### [Input data]
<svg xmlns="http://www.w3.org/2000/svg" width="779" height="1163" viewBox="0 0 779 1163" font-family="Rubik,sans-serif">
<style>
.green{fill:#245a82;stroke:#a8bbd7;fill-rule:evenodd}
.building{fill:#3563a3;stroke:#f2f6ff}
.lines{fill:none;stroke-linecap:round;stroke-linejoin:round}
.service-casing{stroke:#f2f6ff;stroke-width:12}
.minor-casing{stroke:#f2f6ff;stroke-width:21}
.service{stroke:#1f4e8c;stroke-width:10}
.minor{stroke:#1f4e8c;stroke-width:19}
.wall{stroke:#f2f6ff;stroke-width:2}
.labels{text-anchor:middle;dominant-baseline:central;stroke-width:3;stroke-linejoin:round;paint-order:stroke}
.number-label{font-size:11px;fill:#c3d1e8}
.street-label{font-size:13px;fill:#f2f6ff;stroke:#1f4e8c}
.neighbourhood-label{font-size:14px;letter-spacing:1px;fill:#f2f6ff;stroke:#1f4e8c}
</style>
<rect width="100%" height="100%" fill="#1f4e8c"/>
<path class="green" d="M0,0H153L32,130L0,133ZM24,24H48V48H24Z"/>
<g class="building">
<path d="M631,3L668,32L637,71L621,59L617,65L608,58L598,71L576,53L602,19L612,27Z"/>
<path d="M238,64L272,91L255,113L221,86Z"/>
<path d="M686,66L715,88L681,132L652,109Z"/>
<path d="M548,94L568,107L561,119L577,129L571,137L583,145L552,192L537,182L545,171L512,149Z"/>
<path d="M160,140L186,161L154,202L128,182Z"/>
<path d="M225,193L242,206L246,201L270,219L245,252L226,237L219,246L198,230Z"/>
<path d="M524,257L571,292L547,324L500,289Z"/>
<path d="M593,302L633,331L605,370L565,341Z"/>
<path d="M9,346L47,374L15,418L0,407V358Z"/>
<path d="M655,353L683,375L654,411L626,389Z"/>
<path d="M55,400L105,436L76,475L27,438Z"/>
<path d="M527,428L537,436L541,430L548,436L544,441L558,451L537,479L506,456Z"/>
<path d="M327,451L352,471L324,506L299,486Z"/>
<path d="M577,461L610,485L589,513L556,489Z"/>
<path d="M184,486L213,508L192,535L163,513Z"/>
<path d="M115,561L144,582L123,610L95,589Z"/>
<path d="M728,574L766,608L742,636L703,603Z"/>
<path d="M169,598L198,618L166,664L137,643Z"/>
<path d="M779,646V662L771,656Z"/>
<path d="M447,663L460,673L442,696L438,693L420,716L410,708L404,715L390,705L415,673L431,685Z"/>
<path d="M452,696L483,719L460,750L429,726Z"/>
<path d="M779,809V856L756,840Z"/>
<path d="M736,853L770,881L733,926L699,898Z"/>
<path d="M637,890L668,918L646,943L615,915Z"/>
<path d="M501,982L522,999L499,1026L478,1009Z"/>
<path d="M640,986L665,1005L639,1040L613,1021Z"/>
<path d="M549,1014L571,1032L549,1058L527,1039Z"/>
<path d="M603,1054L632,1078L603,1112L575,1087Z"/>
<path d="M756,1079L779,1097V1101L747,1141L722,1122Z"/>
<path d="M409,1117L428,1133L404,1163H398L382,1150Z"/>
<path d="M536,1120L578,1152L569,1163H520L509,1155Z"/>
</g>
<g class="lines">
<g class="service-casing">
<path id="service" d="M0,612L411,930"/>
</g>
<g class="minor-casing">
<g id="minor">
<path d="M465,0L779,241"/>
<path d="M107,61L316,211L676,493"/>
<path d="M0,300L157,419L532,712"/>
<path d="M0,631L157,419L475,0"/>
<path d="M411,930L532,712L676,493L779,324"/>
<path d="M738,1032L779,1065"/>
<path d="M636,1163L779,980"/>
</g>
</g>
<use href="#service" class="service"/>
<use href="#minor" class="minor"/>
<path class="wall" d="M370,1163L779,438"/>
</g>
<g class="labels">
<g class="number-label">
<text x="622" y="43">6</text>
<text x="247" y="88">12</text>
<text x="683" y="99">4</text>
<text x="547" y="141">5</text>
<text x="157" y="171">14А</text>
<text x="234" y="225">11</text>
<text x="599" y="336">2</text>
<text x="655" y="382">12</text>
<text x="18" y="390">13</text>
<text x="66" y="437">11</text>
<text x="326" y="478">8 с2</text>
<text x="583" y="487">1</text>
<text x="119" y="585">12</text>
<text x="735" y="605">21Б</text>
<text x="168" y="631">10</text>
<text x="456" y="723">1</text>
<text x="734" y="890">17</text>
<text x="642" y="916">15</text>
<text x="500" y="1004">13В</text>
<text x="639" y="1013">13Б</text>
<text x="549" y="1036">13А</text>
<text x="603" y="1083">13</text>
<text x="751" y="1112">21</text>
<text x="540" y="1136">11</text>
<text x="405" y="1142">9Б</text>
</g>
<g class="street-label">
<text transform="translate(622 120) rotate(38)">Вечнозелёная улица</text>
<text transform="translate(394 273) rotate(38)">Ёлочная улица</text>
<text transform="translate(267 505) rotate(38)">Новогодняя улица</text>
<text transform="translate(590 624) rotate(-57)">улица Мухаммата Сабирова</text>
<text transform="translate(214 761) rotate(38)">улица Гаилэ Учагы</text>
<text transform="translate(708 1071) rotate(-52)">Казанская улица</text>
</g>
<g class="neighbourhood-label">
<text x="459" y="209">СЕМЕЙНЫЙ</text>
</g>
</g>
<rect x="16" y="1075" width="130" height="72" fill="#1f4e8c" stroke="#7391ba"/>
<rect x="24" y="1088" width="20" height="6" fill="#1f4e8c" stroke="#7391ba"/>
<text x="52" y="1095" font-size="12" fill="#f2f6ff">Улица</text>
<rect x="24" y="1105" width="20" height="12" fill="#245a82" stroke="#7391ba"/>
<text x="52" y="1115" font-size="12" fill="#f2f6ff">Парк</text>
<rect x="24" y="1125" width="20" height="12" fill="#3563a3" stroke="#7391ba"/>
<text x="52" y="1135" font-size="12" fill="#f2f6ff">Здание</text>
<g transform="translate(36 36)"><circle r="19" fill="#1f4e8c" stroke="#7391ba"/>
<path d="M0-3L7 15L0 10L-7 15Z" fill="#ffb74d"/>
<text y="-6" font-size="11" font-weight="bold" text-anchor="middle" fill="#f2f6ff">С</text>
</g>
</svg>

### [Work instructions]
Please copy each line from the material above in which the string "lines" appears.

### [Response to the task]
.lines{fill:none;stroke-linecap:round;stroke-linejoin:round}
<g class="lines">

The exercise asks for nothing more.